Score: 0

Time-Scale Coupling Between States and Parameters in Recurrent Neural Networks

Published: August 16, 2025 | arXiv ID: 2508.12121v3

By: Lorenzo Livi

Potential Business Impact:

Makes computer learning faster and more stable.

We study how gating mechanisms in recurrent neural networks (RNNs) implicitly induce adaptive learning-rate behavior, even when training is carried out with a fixed, global learning rate. This effect arises from the coupling between state-space time scales--parametrized by the gates--and parameter-space dynamics during gradient descent. By deriving exact Jacobians for leaky-integrator and gated RNNs, we obtain a first-order expansion that makes explicit how constant, scalar, and multi-dimensional gates reshape gradient propagation, modulate effective step sizes, and introduce anisotropy in parameter updates.
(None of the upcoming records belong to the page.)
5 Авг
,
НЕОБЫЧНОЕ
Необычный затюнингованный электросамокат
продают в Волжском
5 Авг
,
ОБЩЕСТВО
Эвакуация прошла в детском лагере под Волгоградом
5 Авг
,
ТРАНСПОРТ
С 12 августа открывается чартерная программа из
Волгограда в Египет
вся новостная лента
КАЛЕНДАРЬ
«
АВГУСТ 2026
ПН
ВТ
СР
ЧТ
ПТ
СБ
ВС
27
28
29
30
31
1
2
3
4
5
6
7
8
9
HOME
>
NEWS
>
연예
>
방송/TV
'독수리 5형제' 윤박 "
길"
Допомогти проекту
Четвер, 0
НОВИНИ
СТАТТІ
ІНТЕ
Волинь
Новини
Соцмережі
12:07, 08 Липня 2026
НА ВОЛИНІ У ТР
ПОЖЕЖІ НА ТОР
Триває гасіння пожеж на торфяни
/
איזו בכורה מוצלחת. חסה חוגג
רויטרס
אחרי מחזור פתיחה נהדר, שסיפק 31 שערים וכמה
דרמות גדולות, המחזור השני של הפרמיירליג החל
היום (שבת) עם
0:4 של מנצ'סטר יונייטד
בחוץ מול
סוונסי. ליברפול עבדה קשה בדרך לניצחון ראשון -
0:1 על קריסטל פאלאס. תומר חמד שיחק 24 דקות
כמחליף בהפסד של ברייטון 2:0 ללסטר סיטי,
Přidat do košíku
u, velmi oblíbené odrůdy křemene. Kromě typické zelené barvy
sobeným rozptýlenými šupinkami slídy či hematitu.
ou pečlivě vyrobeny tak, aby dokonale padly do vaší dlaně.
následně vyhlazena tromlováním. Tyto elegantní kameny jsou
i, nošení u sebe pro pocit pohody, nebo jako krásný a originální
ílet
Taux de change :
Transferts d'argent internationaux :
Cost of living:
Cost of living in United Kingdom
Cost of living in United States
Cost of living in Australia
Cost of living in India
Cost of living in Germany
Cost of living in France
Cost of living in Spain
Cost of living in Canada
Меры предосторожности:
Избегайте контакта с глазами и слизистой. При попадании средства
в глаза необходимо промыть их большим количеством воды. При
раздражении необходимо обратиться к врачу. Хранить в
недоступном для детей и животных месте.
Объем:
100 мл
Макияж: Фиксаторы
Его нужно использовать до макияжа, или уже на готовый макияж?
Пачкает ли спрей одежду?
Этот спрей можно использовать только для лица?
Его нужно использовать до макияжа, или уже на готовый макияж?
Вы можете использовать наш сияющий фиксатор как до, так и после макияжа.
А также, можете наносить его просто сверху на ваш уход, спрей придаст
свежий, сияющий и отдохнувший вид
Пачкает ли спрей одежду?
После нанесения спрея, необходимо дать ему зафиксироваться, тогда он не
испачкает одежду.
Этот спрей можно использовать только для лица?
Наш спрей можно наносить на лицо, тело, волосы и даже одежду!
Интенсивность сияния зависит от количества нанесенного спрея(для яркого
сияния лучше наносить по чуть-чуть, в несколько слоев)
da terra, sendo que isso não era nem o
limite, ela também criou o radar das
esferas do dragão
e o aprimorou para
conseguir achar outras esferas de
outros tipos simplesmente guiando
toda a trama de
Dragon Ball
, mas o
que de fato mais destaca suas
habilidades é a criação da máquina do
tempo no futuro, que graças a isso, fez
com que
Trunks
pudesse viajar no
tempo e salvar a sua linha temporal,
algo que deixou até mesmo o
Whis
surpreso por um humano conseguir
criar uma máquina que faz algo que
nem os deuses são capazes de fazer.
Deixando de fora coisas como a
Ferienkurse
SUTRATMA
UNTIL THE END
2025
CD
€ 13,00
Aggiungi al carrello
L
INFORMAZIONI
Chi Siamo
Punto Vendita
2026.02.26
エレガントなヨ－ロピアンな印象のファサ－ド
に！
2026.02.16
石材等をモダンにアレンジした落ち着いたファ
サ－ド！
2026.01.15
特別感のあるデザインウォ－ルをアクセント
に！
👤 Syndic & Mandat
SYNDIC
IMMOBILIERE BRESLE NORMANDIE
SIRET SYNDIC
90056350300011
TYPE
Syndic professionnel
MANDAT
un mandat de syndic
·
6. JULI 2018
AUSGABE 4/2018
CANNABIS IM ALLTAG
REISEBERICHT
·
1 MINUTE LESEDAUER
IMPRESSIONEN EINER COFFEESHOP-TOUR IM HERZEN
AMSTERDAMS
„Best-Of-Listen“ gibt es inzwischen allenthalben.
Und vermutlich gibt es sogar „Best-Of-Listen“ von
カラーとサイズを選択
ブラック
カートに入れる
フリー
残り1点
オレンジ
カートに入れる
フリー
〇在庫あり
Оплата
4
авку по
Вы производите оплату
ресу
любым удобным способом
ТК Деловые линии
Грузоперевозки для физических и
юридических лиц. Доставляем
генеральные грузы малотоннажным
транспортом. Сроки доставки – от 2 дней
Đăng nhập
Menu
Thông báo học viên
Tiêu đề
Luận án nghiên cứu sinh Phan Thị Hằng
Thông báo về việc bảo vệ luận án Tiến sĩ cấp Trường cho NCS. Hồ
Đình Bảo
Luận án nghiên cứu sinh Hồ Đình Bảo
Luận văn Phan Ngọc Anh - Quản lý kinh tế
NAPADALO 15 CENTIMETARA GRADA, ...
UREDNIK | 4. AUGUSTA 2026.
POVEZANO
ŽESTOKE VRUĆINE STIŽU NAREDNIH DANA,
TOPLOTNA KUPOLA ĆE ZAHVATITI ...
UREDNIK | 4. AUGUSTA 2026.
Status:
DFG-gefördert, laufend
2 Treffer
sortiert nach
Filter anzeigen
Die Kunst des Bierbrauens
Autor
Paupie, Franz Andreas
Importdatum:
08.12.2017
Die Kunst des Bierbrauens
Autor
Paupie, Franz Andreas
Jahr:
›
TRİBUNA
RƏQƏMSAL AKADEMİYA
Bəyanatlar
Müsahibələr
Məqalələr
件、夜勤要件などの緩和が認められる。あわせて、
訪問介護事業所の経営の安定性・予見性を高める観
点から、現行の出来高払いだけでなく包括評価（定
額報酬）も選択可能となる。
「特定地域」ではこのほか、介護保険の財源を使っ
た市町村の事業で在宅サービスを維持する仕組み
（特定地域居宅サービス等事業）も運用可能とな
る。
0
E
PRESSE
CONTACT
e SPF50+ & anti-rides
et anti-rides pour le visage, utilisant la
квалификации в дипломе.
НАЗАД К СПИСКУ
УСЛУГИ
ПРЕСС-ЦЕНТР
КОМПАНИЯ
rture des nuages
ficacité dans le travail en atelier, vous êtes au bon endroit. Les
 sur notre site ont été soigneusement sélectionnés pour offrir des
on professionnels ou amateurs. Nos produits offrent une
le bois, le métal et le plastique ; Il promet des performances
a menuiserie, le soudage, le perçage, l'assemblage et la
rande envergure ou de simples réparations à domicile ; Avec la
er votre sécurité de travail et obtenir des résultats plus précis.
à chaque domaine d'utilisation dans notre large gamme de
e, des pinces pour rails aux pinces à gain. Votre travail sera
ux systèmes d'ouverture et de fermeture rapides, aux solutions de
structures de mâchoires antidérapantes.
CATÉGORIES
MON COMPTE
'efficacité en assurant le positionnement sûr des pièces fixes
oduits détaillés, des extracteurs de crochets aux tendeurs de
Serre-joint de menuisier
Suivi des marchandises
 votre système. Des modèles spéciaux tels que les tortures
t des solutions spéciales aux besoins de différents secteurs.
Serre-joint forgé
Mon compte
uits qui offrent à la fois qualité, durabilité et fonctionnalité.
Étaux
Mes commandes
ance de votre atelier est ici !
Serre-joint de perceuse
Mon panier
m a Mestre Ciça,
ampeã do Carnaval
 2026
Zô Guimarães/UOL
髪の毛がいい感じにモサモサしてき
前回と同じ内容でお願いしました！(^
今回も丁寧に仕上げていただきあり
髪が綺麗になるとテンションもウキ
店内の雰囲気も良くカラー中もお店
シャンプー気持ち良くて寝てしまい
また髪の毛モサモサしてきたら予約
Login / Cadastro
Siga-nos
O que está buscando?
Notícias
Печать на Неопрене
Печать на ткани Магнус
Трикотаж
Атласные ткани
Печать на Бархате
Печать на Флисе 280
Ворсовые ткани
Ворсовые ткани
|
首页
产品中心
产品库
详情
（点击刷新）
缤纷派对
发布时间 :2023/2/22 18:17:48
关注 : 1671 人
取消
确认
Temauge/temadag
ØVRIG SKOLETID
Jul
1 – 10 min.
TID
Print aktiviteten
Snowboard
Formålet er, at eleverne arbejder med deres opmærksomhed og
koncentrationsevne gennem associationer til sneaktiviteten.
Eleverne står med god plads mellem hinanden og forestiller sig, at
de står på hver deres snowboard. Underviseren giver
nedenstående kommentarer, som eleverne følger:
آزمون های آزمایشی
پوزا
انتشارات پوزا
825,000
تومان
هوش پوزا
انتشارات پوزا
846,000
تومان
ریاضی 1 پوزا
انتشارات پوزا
These findings reveal that gates not only control information flow, but also act as data-driven preconditioners that adapt optimization trajectories in parameter space. We further draw formal analogies with learning-rate schedules, momentum, and adaptive methods such as Adam. Empirical simulations corroborate these claims: in several sequence tasks, we show that gates induce lag-dependent effective learning rates and directional concentration of gradient flow, with multi-gate models matching or exceeding the anisotropic structure produced by Adam. These results highlight that optimizer-driven and gate-driven adaptivity are complementary but not equivalent mechanisms. Overall, this work provides a unified dynamical systems perspective on how gating couples state evolution with parameter updates, explaining why gated architectures achieve robust trainability and stability in practice.